# bizzare or exotic medieval vocal music of choice ?



## deprofundis (Apr 25, 2014)

Well *Mozarabic Chants *was so odd, like a mix of tradition between european and moorish tribes, since this is music from southern spain al-andalous.So the result of all of this is mystical blend of occident meet orient.

The way they sing is kind of unusual and foreign sounding may i dare say exotic.What a strange music
we have here.

What can i says im looking for odd music and like exotism in medieval classic genra, so this is my cup of tea.Well speaking of tea i will be enjoying a twinings ''vanilla Chai'' flavored tea.It will fit whit the moment.

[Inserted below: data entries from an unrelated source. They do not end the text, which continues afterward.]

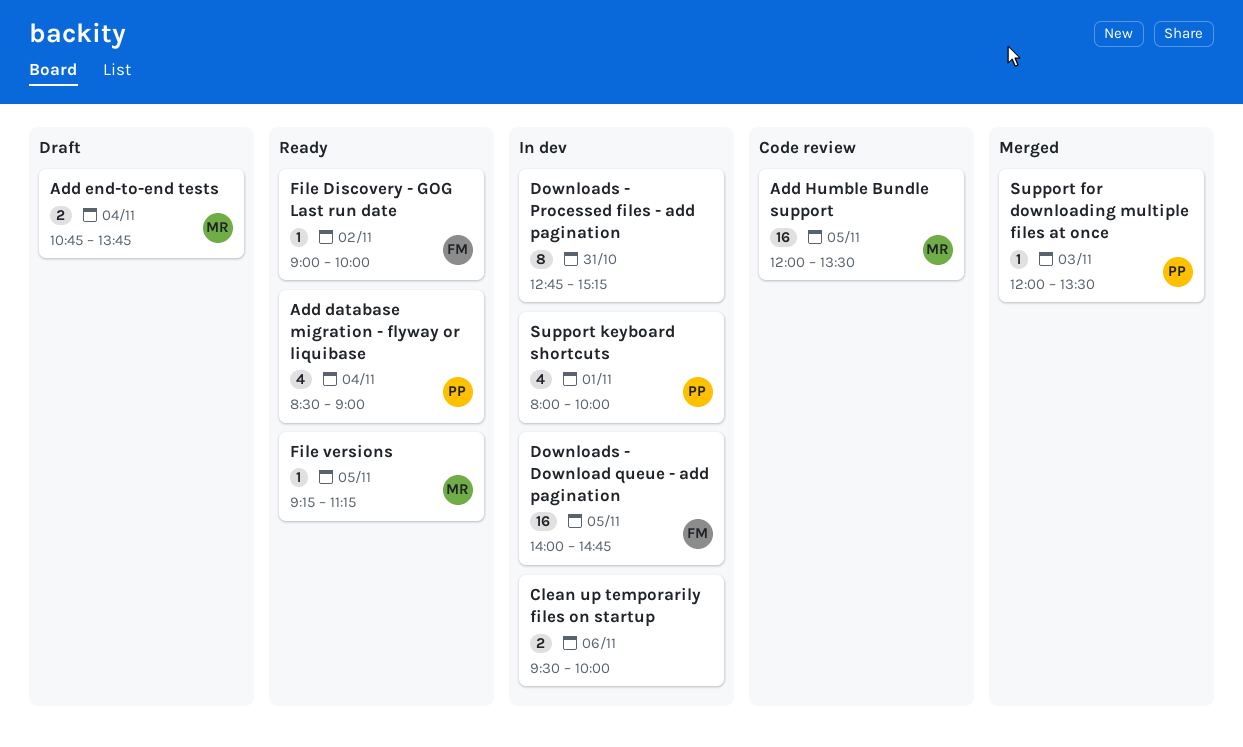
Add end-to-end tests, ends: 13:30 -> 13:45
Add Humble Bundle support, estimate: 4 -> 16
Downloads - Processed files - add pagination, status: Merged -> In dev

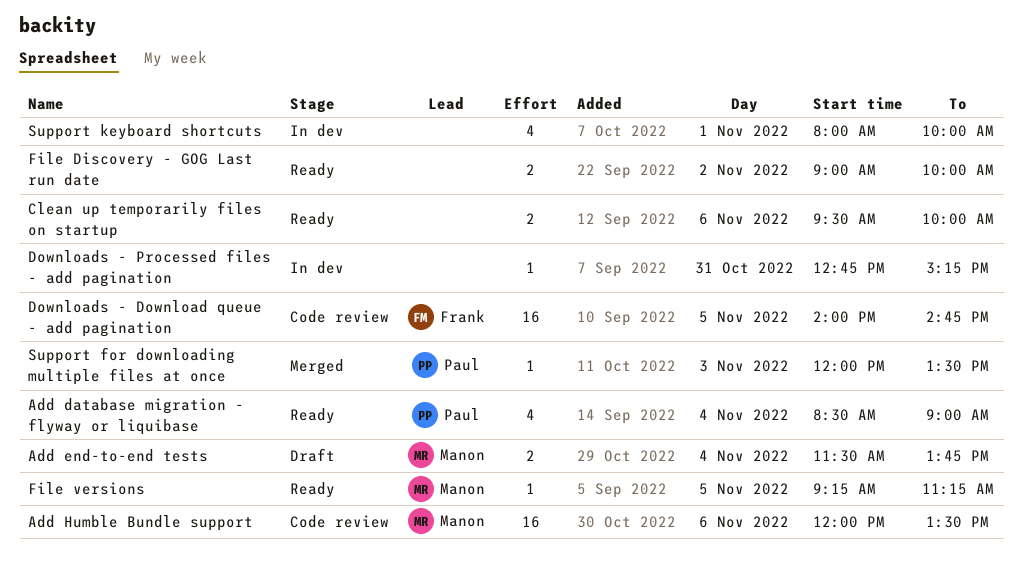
Add end-to-end tests, begins: 10:45 -> 11:30
Add Humble Bundle support, day: Nov 5 -> Nov 6
Clean up temporarily files on startup, status: In dev -> Ready
Downloads - Download queue - add pagination, status: In dev -> Code review
Downloads - Processed files - add pagination, estimate: 8 -> 1
File Discovery - GOG Last run date, owner: Frank -> none
File Discovery - GOG Last run date, estimate: 1 -> 2
Support keyboard shortcuts, owner: Paul -> none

You guys heard this album , im mind blownen what about you guys.I never been so trill by an album since* Le graduel d'Aliénor de Bretagne *.

Have a nice day or night whatever suit you :tiphat:


----------



## Il_Penseroso (Nov 20, 2010)




----------



## deprofundis (Apr 25, 2014)

woaw Alfonso X El sabio one of the greatest spanish composer of medieval lore, i have another version of this but i would love to get the naxos, but im afraid it's out of print, ensemble unicorn on this cd most be mind blowing.


----------



## Il_Penseroso (Nov 20, 2010)

deprofundis said:


> woaw Alfonso X El sabio one of the greatest spanish composer of medieval lore, i have another version of this but i would love to get the naxos, but im afraid it's out of print, ensemble unicorn on this cd most be mind blowing.


Great ensemble, great Countertenor performance (Bernhard Landauer)


----------